贵妃写了很多请罪信,他晾了她好几个月,才去见了她一面。
见她哭的凄惶,整个人也瘦弱的厉害,容颜憔悴的跪在那呜咽说再也不敢,也不敢再跋扈云云,皇上才勉强点了头。
但皇上并不信她,只是又往翊坤宫多放了几个人。
他原本只想着仅仅三四年的功夫,区区两个女人该是对阿哥的影响并不大的,可现在看来这用不用心实在有很大的区别……
也不愧是学简的姐姐,冯家个个都是极好的。
其实温贵妃还有很多不足,也不是那么尽善尽美,可在有其他两个侧福晋的对比下,皇上便觉得温贵妃已经做得很好了。
所以皇上愿意再多给温贵妃几分体面,常来陪陪温贵妃。
况且只是待在温贵妃的院子里,看着她,听她不疾不徐的说话,皇上都会觉得身子松快了些许。
两人坐在软塌上,皇上又关心了几句她的身体:“……学简在外治水,栉风沐雨,可谓劳苦功高,朕也十分心疼。

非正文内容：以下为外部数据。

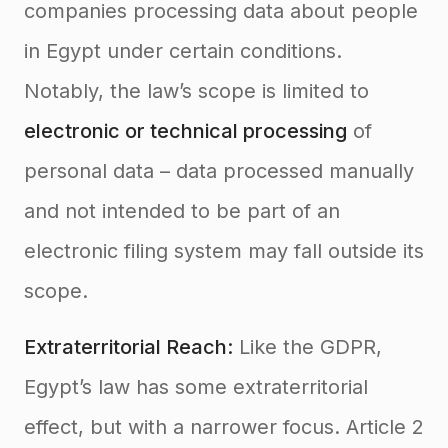
companies processing data about people
in Egypt under certain conditions.
Notably, the law’s scope is limited to
electronic or technical processing
of
personal data – data processed manually
and not intended to be part of an
electronic filing system may fall outside its
scope.
Extraterritorial Reach:
Like the GDPR,
Egypt’s law has some extraterritorial
effect, but with a narrower focus. Article 2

可他有大才,朕又离不得他,只想着你一定要保重好身子,不要让他在外烦忧。“
冯若昭也轻叹口气:“是啊,说来自从上次除夕宴一别,臣妾也许久未曾见过他了。”
皇上安慰道:“等他功成那一日,朕设宴款待,到时候便可相见了。”
冯若昭自然又是一番感谢。
皇上环顾一圈承乾宫:“这些日子在做什么?”
“瞧着马上下雪了,臣妾正让人制些红纸小灯笼,到时候挂在树上,想来也该是喜庆好看的。”
“嗯?你喜欢便让内务府去办,到时朕陪你一起看。”
“这点子事哪需要内务府,臣妾那有好些写过字的红纸,正好便用上了。”
皇上便夸道:“你是个节俭的。”
冯若昭瞧着他:“倒也不是,臣妾只是觉得比起漆画,字画更风雅些。”
皇上一顿,笑了两声:“你倒是耿直。”
又不由得又感叹道:“说来你弟弟性子和你简直一般,常有话直说……满朝文武大臣几乎都让他骂了个遍。“
温贵妃微微瞪大眼,随后想了想道:“那定是他们做的不好,学简不是无故责怪他人之辈。“
那是自然,冯学简骂的都是官员贪腐、刑狱不公、科场舞弊……但这些就没必要跟温贵妃细说了。
但忍不住的皇上还是滔滔不绝的夸奖起冯学简。
从人品到能力,从性格到外貌,什么雷厉风行、铁面无私、识人善明、德才兼备……冯学简在他心里无一不好。